Ik ben het volledig eens met de suggestie dat er een ruimhartige overgangsregeling moet komen voor collega's die al lange tijd in het werkveld werkzaam zijn. Ik zou deze regeling graag opgeknipt zien in twee delen:

1. Verpleegkundigen met een mbo of inservice-opleiding met een verpleegkundige specialisatie dienen op hetzelfde niveau te worden geregistreerd als de hbo-verpleegkundige. Hierbij valt te denken aan ambulanceverpleegkundigen, sociaal-psychiatrisch verpleegkundigen, IC-verpleegkundigen, diabetesverpleegkundigen etc. etc. De lijst met opleidingen die hier mogelijk voor in aanmerking komen is lang en zal nooit volledig zijn. Opleidingen voor verpleegkundigen die opleiden tot een door de beroepsgroep algemeen erkende verpleegkundige specialisatie zouden hiervoor in aanmerking moeten komen. Het lijkt mij wijs om de beroepsgroep daar zelf de regie in te geven, bijvoorbeeld vanuit de beroepsvereniging V&VN.
2. Verpleegkundigen met een mbo of inservice-opleiding zonder een verpleegkundige specialisatie, maar die toch in aanmerking denken te komen om geregistreerd te worden als hbo-verpleegkundige moeten de mogelijkheid geboden krijgen om middels een assessment hun niveau aan te tonen. Dit zorgt voor een uitweg voor verpleegkundigen met een aanvullende opleiding die niet algemeen erkend wordt door de beroepsgroep als verpleegkundige specialisatie.

Vraag4

In het algemeen deel van de memorie van toelichting is een paragraaf opgenomen over de administratieve lasten van dit wetsvoorstel.

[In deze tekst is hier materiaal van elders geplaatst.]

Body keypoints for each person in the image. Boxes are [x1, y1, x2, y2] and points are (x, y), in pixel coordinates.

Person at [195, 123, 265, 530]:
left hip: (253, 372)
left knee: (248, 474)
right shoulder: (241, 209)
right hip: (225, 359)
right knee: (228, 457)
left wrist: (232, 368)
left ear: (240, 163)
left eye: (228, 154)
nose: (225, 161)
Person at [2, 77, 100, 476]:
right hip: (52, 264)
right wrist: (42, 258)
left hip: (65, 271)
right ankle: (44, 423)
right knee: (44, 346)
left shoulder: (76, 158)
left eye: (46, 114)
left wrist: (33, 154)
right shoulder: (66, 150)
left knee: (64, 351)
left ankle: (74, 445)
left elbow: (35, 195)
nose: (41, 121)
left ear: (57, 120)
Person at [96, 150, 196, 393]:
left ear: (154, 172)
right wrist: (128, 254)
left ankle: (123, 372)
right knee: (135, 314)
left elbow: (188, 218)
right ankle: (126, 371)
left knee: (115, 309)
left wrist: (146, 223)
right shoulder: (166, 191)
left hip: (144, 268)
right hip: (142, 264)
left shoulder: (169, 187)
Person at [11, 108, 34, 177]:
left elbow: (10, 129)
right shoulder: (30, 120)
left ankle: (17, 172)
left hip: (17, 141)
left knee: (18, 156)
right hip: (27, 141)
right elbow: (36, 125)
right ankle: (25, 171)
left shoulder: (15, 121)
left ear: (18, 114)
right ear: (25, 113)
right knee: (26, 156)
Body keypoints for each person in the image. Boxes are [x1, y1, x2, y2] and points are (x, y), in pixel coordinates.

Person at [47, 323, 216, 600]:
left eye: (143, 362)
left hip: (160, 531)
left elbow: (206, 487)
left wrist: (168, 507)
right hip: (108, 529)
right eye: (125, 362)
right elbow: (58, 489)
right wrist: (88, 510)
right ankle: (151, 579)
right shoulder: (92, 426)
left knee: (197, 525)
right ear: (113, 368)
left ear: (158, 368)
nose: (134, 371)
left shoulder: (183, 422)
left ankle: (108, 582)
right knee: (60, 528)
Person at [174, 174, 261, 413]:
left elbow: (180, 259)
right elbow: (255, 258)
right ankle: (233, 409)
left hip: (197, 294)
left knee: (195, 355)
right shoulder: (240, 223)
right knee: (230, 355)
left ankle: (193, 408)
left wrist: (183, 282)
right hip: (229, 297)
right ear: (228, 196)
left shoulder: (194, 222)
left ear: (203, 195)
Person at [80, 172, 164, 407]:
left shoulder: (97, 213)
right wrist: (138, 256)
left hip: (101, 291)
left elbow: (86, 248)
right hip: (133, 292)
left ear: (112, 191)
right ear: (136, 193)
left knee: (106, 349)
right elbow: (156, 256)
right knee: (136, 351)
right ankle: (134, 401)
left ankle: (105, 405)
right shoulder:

Ziet u mogelijkheden om de doelen van het wetsvoorstel (met name: het op peil houden van de deskundigheid van beroepsbeoefenaren in de gezondheidzorg) te bereiken met minder administratieve lasten?
De registratielast in de zorg is een groot en zeer complex probleem. De beroepstitels van zorgverleners heeft hier slechts beperkt mee te maken. Door de bevoegdheden van professionals goed te regelen wordt onnodige supervisie voorkomen en wordt discussie over nodige supervisie vermeden. Het op peil houden van de deskundigheid is geen oorzaak, maar een bedreigd slachtoffer van de administratieve lasten in de zorg. Ik zie daarom vanuit dit wetsvoorstel geen duidelijke relatie met de administratieve lasten en we zullen (als andere wet- en regelgeving blijft zoals hij is) deze doelen moeten proberen te bereiken ondanks deze administratieve lasten.